### Goal of the exercise
Return the text of every entry below verbatim, keeping each line unchanged and in its original order.

### Material shown

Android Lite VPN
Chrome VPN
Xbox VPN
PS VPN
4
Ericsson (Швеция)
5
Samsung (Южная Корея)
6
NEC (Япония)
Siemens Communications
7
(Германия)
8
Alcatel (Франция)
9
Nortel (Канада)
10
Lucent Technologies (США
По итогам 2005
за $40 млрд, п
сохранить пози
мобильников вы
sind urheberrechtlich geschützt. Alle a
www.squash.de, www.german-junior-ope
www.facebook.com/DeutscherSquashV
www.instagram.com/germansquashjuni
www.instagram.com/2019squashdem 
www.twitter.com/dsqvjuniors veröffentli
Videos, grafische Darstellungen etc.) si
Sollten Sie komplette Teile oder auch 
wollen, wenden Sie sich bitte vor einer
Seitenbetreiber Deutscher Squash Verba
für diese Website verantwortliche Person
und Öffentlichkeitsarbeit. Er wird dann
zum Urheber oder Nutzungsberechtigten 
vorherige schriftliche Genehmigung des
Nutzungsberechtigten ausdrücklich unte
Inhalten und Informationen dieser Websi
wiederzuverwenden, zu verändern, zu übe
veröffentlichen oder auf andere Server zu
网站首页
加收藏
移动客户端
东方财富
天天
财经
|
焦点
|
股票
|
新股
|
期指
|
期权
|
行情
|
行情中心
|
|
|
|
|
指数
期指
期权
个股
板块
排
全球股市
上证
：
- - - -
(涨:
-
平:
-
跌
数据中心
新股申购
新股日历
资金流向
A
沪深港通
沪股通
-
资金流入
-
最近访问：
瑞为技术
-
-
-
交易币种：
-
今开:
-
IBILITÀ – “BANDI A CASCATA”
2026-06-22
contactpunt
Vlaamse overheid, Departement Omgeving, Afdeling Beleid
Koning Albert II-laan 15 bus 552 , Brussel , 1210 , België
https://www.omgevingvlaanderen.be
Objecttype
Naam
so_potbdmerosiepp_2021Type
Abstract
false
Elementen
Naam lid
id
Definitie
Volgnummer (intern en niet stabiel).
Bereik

### Written solution
Android Lite VPN
Chrome VPN
Xbox VPN
PS VPN
4
Ericsson (Швеция)
5
Samsung (Южная Корея)
6
NEC (Япония)
Siemens Communications
7
(Германия)
8
Alcatel (Франция)
9
Nortel (Канада)
10
Lucent Technologies (США
По итогам 2005
за $40 млрд, п
сохранить пози
мобильников вы
sind urheberrechtlich geschützt. Alle a
www.squash.de, www.german-junior-ope
www.facebook.com/DeutscherSquashV
www.instagram.com/germansquashjuni
www.instagram.com/2019squashdem 
www.twitter.com/dsqvjuniors veröffentli
Videos, grafische Darstellungen etc.) si
Sollten Sie komplette Teile oder auch 
wollen, wenden Sie sich bitte vor einer
Seitenbetreiber Deutscher Squash Verba
für diese Website verantwortliche Person
und Öffentlichkeitsarbeit. Er wird dann
zum Urheber oder Nutzungsberechtigten 
vorherige schriftliche Genehmigung des
Nutzungsberechtigten ausdrücklich unte
Inhalten und Informationen dieser Websi
wiederzuverwenden, zu verändern, zu übe
veröffentlichen oder auf andere Server zu
网站首页
加收藏
移动客户端
东方财富
天天
财经
|
焦点
|
股票
|
新股
|
期指
|
期权
|
行情
|
行情中心
|
|
|
|
|
指数
期指
期权
个股
板块
排
全球股市
上证
：
- - - -
(涨:
-
平:
-
跌
数据中心
新股申购
新股日历
资金流向
A
沪深港通
沪股通
-
资金流入
-
最近访问：
瑞为技术
-
-
-
交易币种：
-
今开:
-
IBILITÀ – “BANDI A CASCATA”
2026-06-22
contactpunt
Vlaamse overheid, Departement Omgeving, Afdeling Beleid
Koning Albert II-laan 15 bus 552 , Brussel , 1210 , België
https://www.omgevingvlaanderen.be
Objecttype
Naam
so_potbdmerosiepp_2021Type
Abstract
false
Elementen
Naam lid
id
Definitie
Volgnummer (intern en niet stabiel).
Bereik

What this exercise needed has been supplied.